◆ Document excerpt:
# New Rom at xda



## quickdraw86 (Jan 30, 2012)

The ODJdub express 1.0 sense 3.0 Rom just dropped over at xda. It's still beta, but looks promising. I'm gonna try this, if you wanna check it out, here's the link:

http://forum.xda-developers.com/showthread.php?t=1603762

Sent from my ADR6400L using Xparent Green Tapatalk 2


----------



## RedRumy3 (Oct 24, 2011)

Oh that looks amazing but I wonder about battery life. Hmm I will wait for others to test first lol.

Sent From My Thunderbolt Using Tapatalk 2.


----------



## quickdraw86 (Jan 30, 2012)

RedRumy3 said:


> Oh that looks amazing but I wonder about battery life. Hmm I will wait for others to test first lol.
> 
> Sent From My Thunderbolt Using Tapatalk 2.


Haha, yeah. I have a bad case of crackflasheritis, i'll share my thoughts after a proper run with it.

Sent from my ADR6400L using Xparent Green Tapatalk 2


----------



## karthikram93 (Nov 6, 2011)

◆ Required task 1:
According to the ROM thread, what stage of development is the ODJdub express 1.0 sense 3.0 Rom in?
◆ Required task 2:
Reproduce the ROM thread between "Haha, yeah. I" and "(Nov 6, 2011)", inclusive.
◆ Required task 3:
Carry on the ROM thread from the point where it stops.
The rows have no connection to the ROM thread.

◆ Records provided:
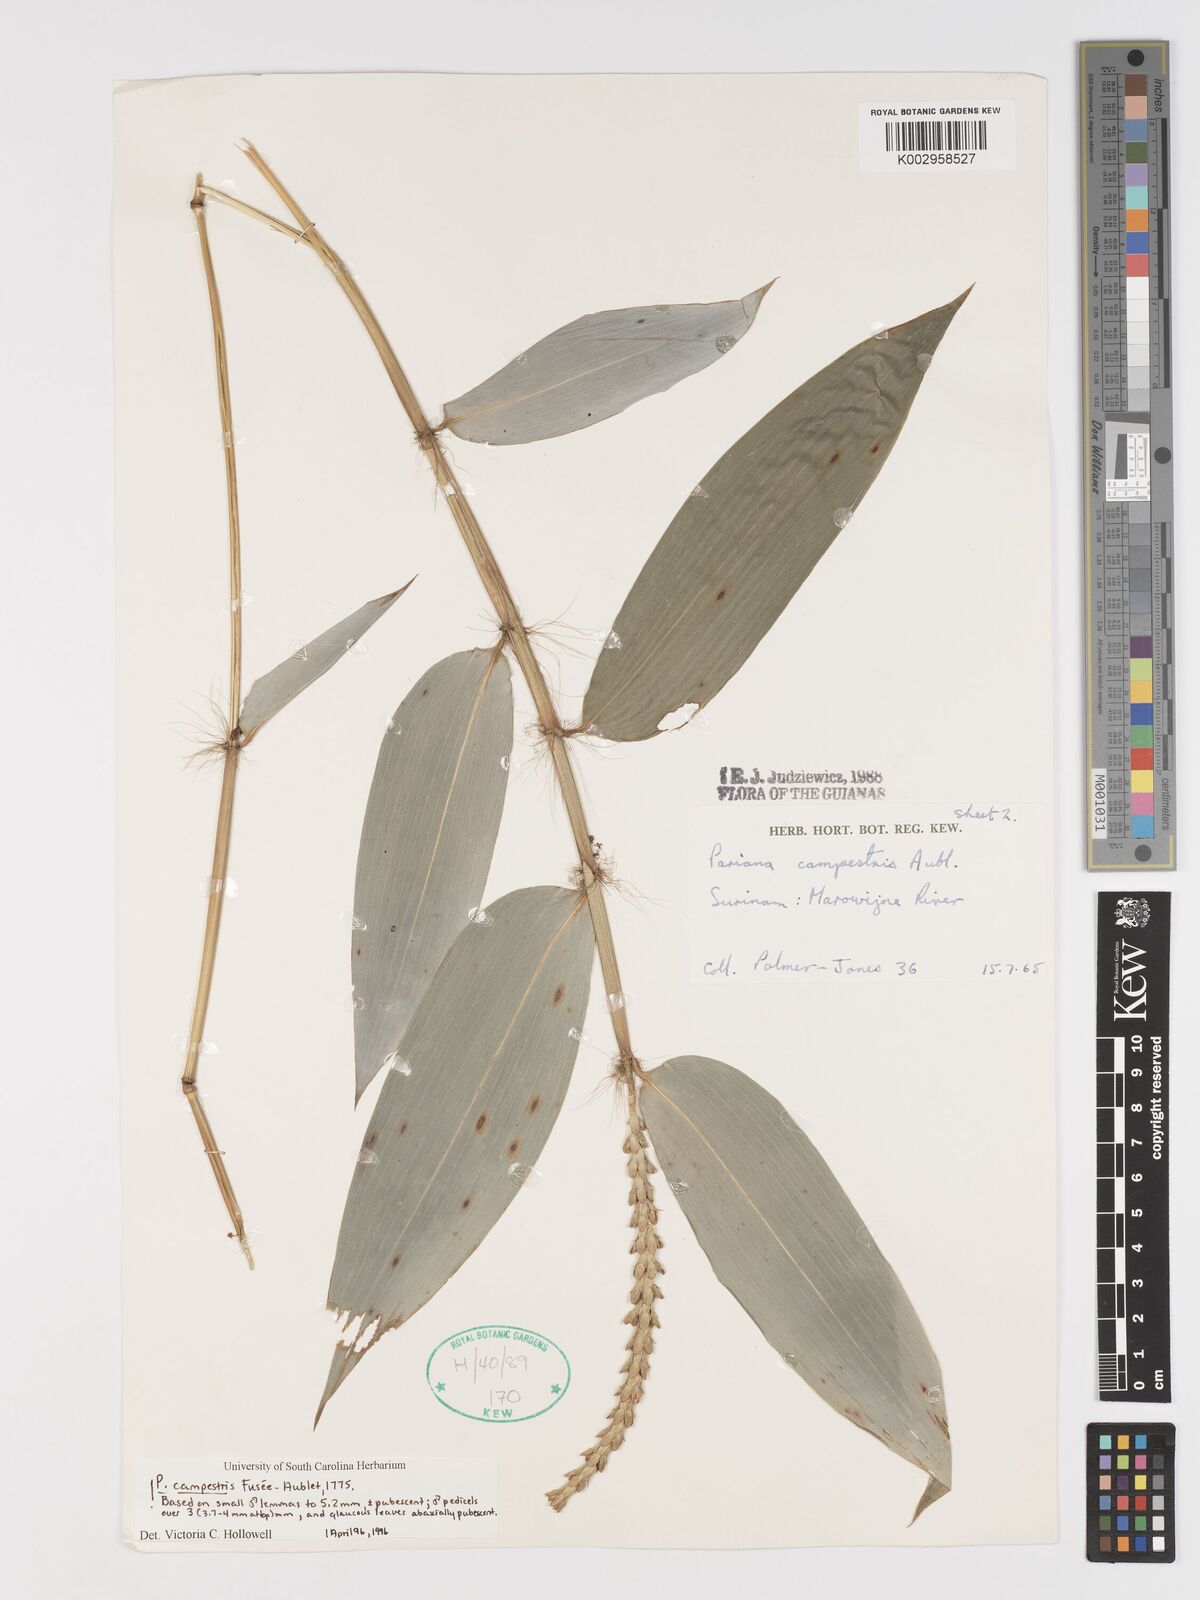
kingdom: Plantae
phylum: Tracheophyta
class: Liliopsida
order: Poales
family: Poaceae
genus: Pariana
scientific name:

◆ Written response 1:
It is still in beta.

◆ Written response 2:
Haha, yeah. I have a bad case of crackflasheritis, i'll share my thoughts after a proper run with it.

Sent from my ADR6400L using Xparent Green Tapatalk 2


----------



## karthikram93 (Nov 6, 2011)

◆ Written response 3:
I generally only go for sense 3.5 roms but this is something different so im gonna go ahead and flash! Be back with some feedback!

Sent from my ADR6400L using RootzWiki


----------



## Adrioid (Jun 21, 2011)

Not bad for a beta. The widgets are off center but not a big deal.

Sent from my Thunderbolt!


----------



## sk3litor (Oct 3, 2011)

Best rom for tbolt is a pretty bold statement, especially being sTill beta


----------



## quickdraw86 (Jan 30, 2012)

Have been trying it, and it's great to see something fresh. Correct me if I'm wrong, but I think this is the only current Rom based on the flyer that we have. Landscape works well and the theming on the lockscreen and keyboard is great. Overall, all of the functions that I use, besides Bluetooth which I can't attest to, seem to work well. The Rom is beta and in initial release. One of the shortcuts on the lockscreen doesn't seem to be configurable just yet and widget scaling isn't right. I did experience what I consider good battery life, 14+hrs., but want to try the new gingerbreadrock really bad, so not sure if I can wait for a full battery run to post results.

Sent from my ADR6400L using Xparent Green Tapatalk 2


----------



## jelleephish (Jul 3, 2011)

It is a great ROM. I had issues only because of vvm. It's Sprint based so the vvm on it was sprint. I love the ROM itself though.

Sent from my ADR6400L using Tapatalk


----------



## smtom (Jan 6, 2012)

Adrioid said:


> Not bad for a beta. The widgets are off center but not a big deal.
> 
> Sent from my Thunderbolt!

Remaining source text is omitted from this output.